◆ EXERCISE GOAL: Emit all the data exactly as provided.
---- THE DATA
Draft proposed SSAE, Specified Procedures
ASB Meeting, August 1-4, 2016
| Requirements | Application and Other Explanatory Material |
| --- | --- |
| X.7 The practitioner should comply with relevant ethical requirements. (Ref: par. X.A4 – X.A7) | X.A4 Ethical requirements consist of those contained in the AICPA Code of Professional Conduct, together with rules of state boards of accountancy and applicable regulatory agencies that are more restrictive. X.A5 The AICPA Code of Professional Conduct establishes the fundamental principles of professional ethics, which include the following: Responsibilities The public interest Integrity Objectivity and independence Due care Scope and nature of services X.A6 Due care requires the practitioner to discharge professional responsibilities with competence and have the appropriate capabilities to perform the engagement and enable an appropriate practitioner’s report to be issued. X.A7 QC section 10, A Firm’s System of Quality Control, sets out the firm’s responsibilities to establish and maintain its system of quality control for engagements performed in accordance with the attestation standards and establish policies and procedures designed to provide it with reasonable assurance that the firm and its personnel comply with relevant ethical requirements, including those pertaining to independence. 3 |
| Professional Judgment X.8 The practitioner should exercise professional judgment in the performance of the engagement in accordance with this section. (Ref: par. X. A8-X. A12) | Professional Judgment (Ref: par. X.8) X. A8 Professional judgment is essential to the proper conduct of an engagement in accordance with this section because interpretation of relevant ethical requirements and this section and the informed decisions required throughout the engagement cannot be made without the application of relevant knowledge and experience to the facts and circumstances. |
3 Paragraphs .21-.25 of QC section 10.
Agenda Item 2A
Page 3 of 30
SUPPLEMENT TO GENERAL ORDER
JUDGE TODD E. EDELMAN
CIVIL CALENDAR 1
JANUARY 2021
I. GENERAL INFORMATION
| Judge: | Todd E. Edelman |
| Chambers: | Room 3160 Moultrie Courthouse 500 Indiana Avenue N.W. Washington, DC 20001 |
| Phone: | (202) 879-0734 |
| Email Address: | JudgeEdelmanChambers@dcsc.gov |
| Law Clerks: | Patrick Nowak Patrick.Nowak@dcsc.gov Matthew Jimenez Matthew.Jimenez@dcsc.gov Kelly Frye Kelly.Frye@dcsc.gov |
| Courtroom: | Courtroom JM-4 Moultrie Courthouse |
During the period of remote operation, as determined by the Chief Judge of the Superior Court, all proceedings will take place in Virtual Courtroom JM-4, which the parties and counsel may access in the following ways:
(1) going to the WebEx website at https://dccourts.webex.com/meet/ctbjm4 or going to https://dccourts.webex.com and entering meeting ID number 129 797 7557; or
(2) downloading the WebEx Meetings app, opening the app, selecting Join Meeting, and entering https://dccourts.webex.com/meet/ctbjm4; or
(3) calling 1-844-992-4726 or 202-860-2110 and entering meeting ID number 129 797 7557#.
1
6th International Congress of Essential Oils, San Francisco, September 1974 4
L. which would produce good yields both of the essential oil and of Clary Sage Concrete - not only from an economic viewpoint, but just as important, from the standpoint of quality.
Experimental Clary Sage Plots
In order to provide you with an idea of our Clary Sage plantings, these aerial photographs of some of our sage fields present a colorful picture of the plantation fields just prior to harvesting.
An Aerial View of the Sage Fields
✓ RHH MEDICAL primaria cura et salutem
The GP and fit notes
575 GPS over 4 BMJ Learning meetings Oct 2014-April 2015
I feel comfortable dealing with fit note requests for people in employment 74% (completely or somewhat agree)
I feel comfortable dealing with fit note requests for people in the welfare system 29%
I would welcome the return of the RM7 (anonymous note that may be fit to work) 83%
--------
◆ EXERCISE RESULT:
Draft proposed SSAE, Specified Procedures
ASB Meeting, August 1-4, 2016
| Requirements | Application and Other Explanatory Material |
| --- | --- |
| X.7 The practitioner should comply with relevant ethical requirements. (Ref: par. X.A4 – X.A7) | X.A4 Ethical requirements consist of those contained in the AICPA Code of Professional Conduct, together with rules of state boards of accountancy and applicable regulatory agencies that are more restrictive. X.A5 The AICPA Code of Professional Conduct establishes the fundamental principles of professional ethics, which include the following: Responsibilities The public interest Integrity Objectivity and independence Due care Scope and nature of services X.A6 Due care requires the practitioner to discharge professional responsibilities with competence and have the appropriate capabilities to perform the engagement and enable an appropriate practitioner’s report to be issued. X.A7 QC section 10, A Firm’s System of Quality Control, sets out the firm’s responsibilities to establish and maintain its system of quality control for engagements performed in accordance with the attestation standards and establish policies and procedures designed to provide it with reasonable assurance that the firm and its personnel comply with relevant ethical requirements, including those pertaining to independence. 3 |
| Professional Judgment X.8 The practitioner should exercise professional judgment in the performance of the engagement in accordance with this section. (Ref: par. X. A8-X. A12) | Professional Judgment (Ref: par. X.8) X. A8 Professional judgment is essential to the proper conduct of an engagement in accordance with this section because interpretation of relevant ethical requirements and this section and the informed decisions required throughout the engagement cannot be made without the application of relevant knowledge and experience to the facts and circumstances. |
3 Paragraphs .21-.25 of QC section 10.
Agenda Item 2A
Page 3 of 30
SUPPLEMENT TO GENERAL ORDER
JUDGE TODD E. EDELMAN
CIVIL CALENDAR 1
JANUARY 2021
I. GENERAL INFORMATION
| Judge: | Todd E. Edelman |
| Chambers: | Room 3160 Moultrie Courthouse 500 Indiana Avenue N.W. Washington, DC 20001 |
| Phone: | (202) 879-0734 |
| Email Address: | JudgeEdelmanChambers@dcsc.gov |
| Law Clerks: | Patrick Nowak Patrick.Nowak@dcsc.gov Matthew Jimenez Matthew.Jimenez@dcsc.gov Kelly Frye Kelly.Frye@dcsc.gov |
| Courtroom: | Courtroom JM-4 Moultrie Courthouse |
During the period of remote operation, as determined by the Chief Judge of the Superior Court, all proceedings will take place in Virtual Courtroom JM-4, which the parties and counsel may access in the following ways:
(1) going to the WebEx website at https://dccourts.webex.com/meet/ctbjm4 or going to https://dccourts.webex.com and entering meeting ID number 129 797 7557; or
(2) downloading the WebEx Meetings app, opening the app, selecting Join Meeting, and entering https://dccourts.webex.com/meet/ctbjm4; or
(3) calling 1-844-992-4726 or 202-860-2110 and entering meeting ID number 129 797 7557#.
1
6th International Congress of Essential Oils, San Francisco, September 1974 4
L. which would produce good yields both of the essential oil and of Clary Sage Concrete - not only from an economic viewpoint, but just as important, from the standpoint of quality.
Experimental Clary Sage Plots
In order to provide you with an idea of our Clary Sage plantings, these aerial photographs of some of our sage fields present a colorful picture of the plantation fields just prior to harvesting.
An Aerial View of the Sage Fields
✓ RHH MEDICAL primaria cura et salutem
The GP and fit notes
575 GPS over 4 BMJ Learning meetings Oct 2014-April 2015
I feel comfortable dealing with fit note requests for people in employment 74% (completely or somewhat agree)
I feel comfortable dealing with fit note requests for people in the welfare system 29%
I would welcome the return of the RM7 (anonymous note that may be fit to work) 83%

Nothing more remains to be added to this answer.